6. Merchant Cash Advances: Speedy Cash, at a Cost
Merchant cash advances (MCAs) are like the fast food of the financing world. Great in a pinch, but not something you want to rely on regularly.
MCAs provide quick access to funds in exchange for a percentage of future credit card sales. This option is all about speed and convenience, but the catch lies in the pretty hefty fees. In case of emergency, you can use MCAs to bridge the gap while waiting for insurance payouts.
If you opt for merchant cash advances, compare the providers carefully. Some of them charge sky-high fees, making it easy to dig a deeper financial hole.
7. Invoice Factoring: Turn Unpaid Invoices Into Cash
Invoice factoring can provide you with some cash flow when you need it the most by selling your unpaid invoices to factoring companies like BlueVine and Fundbox and turning those IOUs into immediate cash. The factoring company then collects payment from your customers.
Imagine running a catering business with clients who love your food but pay you slower than molasses. Invoice factoring ensures you have cash to cover your bills while waiting for their payments.
Suggestion: Factor only invoices from reliable customers. The last thing you need is to owe money for invoices that never get paid.
8. Community Development Financial Institutions (CDFIs)
CDFIs are nonprofit organizations that focus on supporting small businesses in underserved areas. They offer loans, grants, and technical assistance to help businesses rebuild and thrive.
Because they prioritize community impact over profit, the terms they offer are often more favorable than traditional lenders. For instance, if your bookstore needs renovations after a fire, a CDFI loan could cover the costs while keeping interest rates manageable.
So, if you’re rebuilding a small business after a crisis, look for the CDFIs in your area. They often provide personalized support and understand the unique challenges of your community.
Equity crowdfunding platforms like Wefunder and StartEngine let small businesses sell shares to investors. Unlike traditional crowdfunding which we mentioned earlier, this option involves offering equity in exchange for funding, instead of cookies.
Consider this if your business has big growth potential. For example, a craft brewery expanding after a disaster could attract beer enthusiasts as investors. Who wouldn’t want to own a piece of their favorite watering hole?

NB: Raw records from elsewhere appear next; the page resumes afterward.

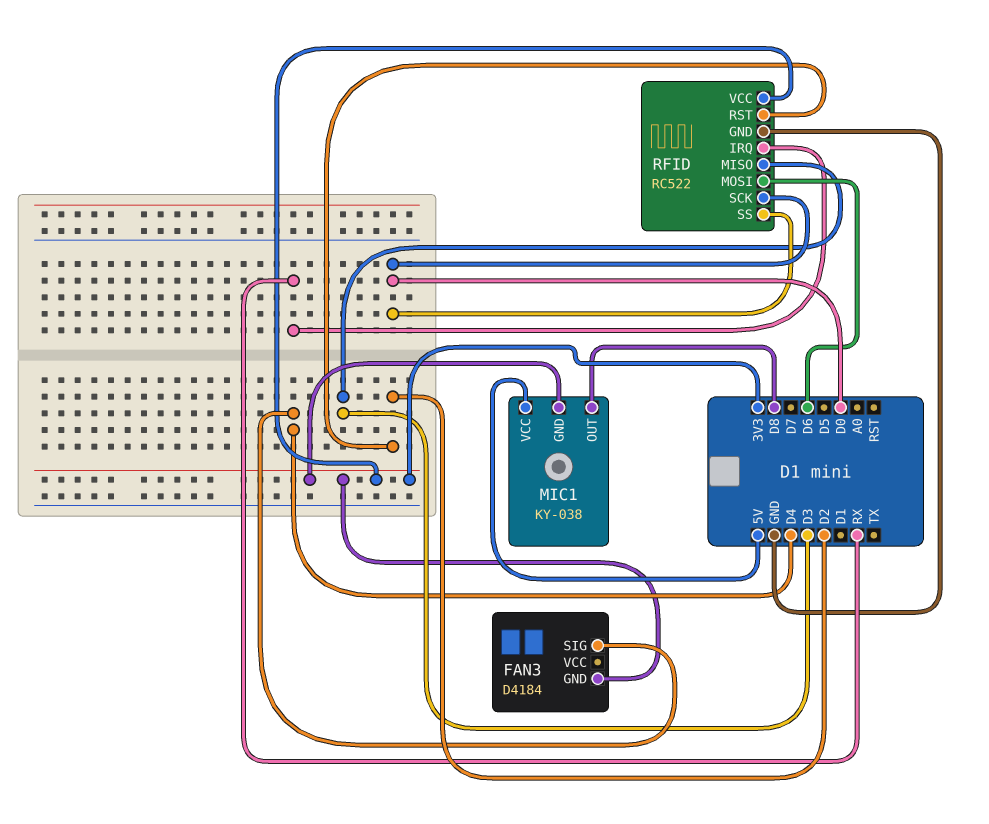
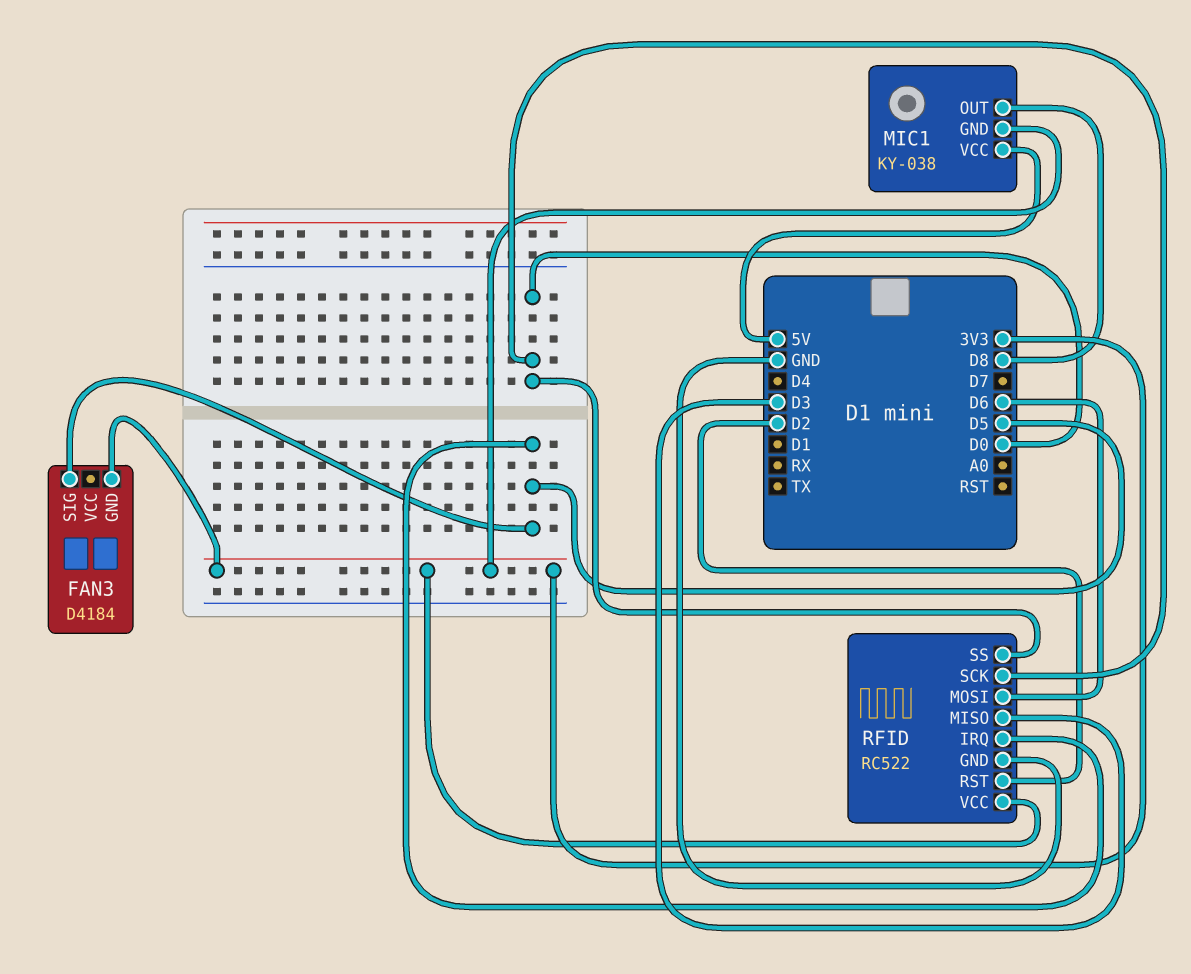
FAN3 pin SIG: D4 -> D5
RFID pin IRQ: RX -> D5

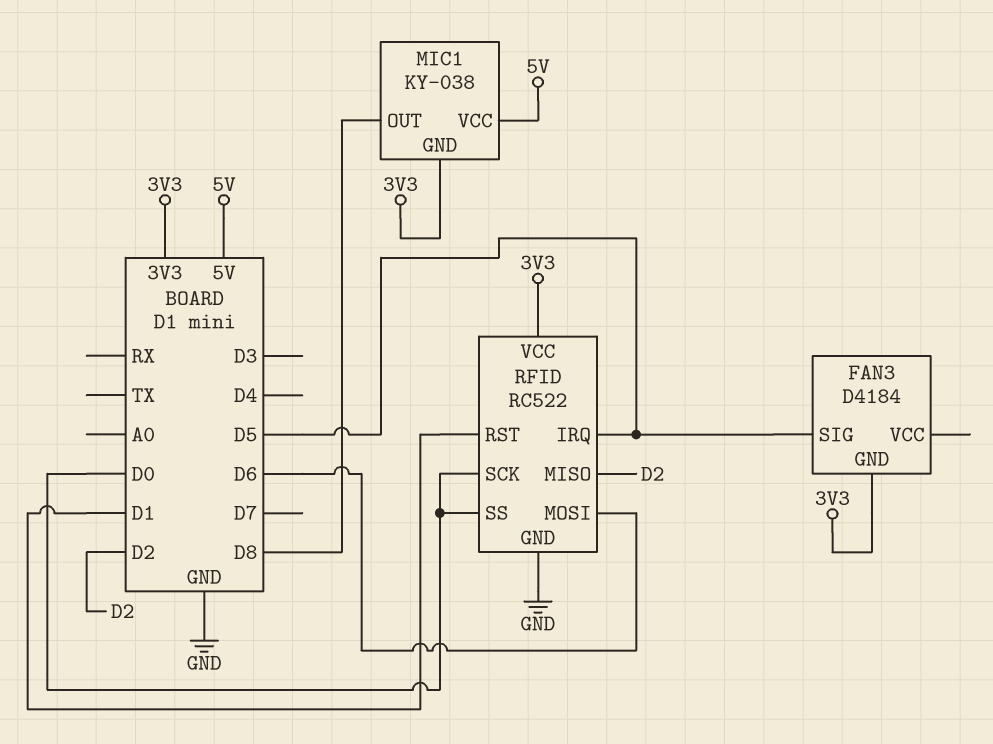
RFID pin MISO: D3 -> D2
RFID pin RST: D2 -> D1

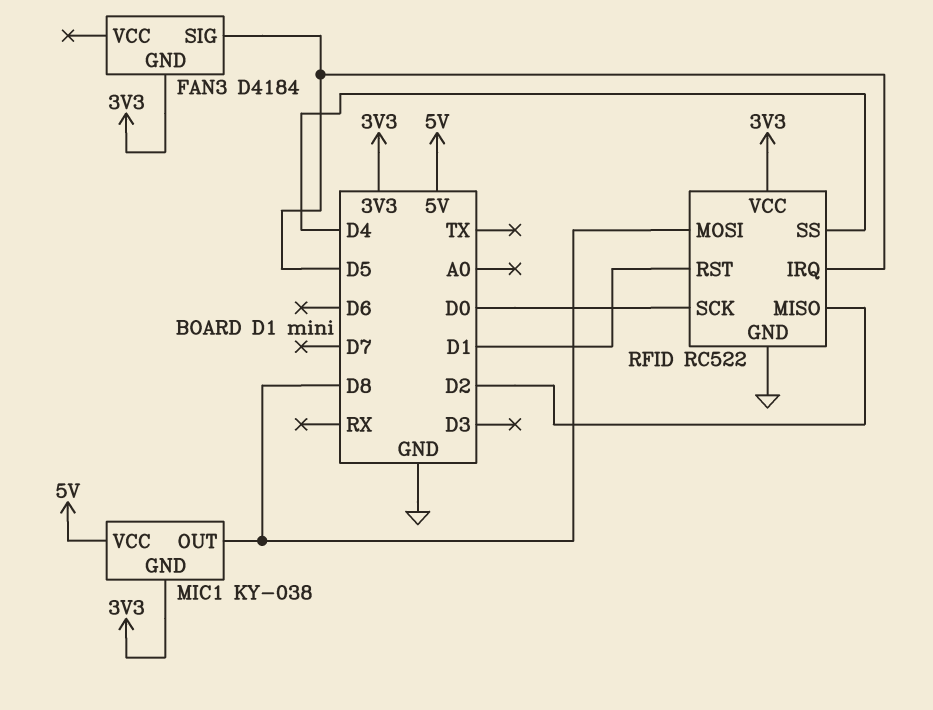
RFID pin MOSI: D6 -> D8
RFID pin SS: D0 -> D4

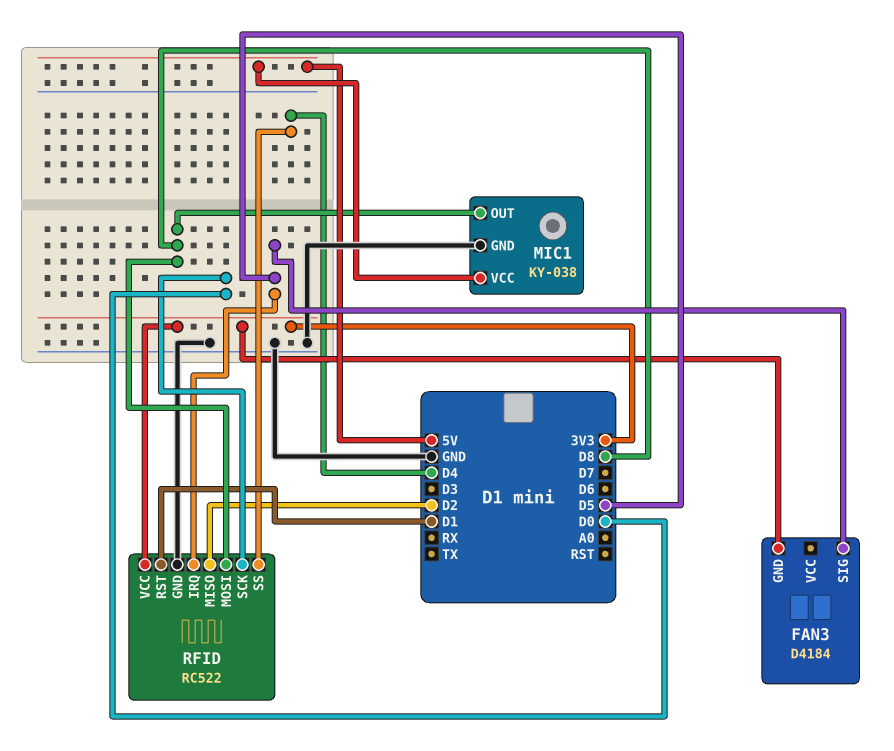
MIC1 pin GND: 3V3 -> GND

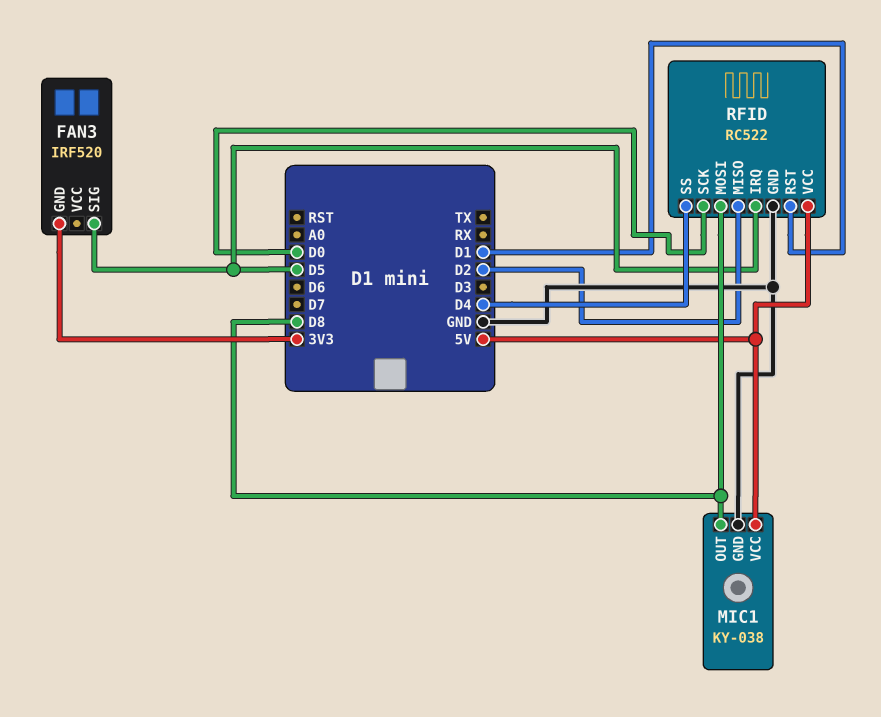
FAN3: D4184 -> IRF520
RFID pin VCC: 3V3 -> 5V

If you were to go with this option, be prepared to give up some control. Investors will expect a say in how you run your business.
10. Digital Payment Advances: The Fintech Twist
Fintech companies now offer financing tied directly to your digital payment platforms. Companies like PayPal and Square provide cash advances or loans based on your transaction history. This option offers speed and flexibility, especially for businesses with a strong online presence.

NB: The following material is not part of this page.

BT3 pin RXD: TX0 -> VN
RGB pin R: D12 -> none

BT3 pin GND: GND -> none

Picture a clothing boutique needing funds to restock inventory after a theft. A PayPal Working Capital loan could provide immediate relief based on your sales data.
We recommend that you use this option for short-term needs. Overextending can lead to financial strain, especially if sales dip unexpectedly.
The Bottom Line
Rebuilding a small business after a crisis isn’t easy, but innovative financing options can make the process less scary. From crowdfunding campaigns to revenue-based financing, the tools are out there. Some are traditional with a modern twist, others are as new as your favorite TikTok dance trend.

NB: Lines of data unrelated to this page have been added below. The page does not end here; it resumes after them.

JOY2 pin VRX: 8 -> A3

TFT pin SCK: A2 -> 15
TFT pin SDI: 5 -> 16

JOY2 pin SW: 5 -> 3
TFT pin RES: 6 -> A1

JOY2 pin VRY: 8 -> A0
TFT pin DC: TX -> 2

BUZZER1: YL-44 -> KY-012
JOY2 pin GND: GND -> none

The key is to match the right option with your needs. Do your homework, understand the terms, and don’t shy away from asking for help. Remember, even the most successful entrepreneurs started with a little help and a whole lot of determination.
And hey, if all else fails, there’s always the lemonade stand route. But seriously, never underestimate the power of community support and innovative thinking. After all, small businesses aren’t just businesses; they’re stories, dreams, and a whole lot of grit. So roll up your sleeves and get to work.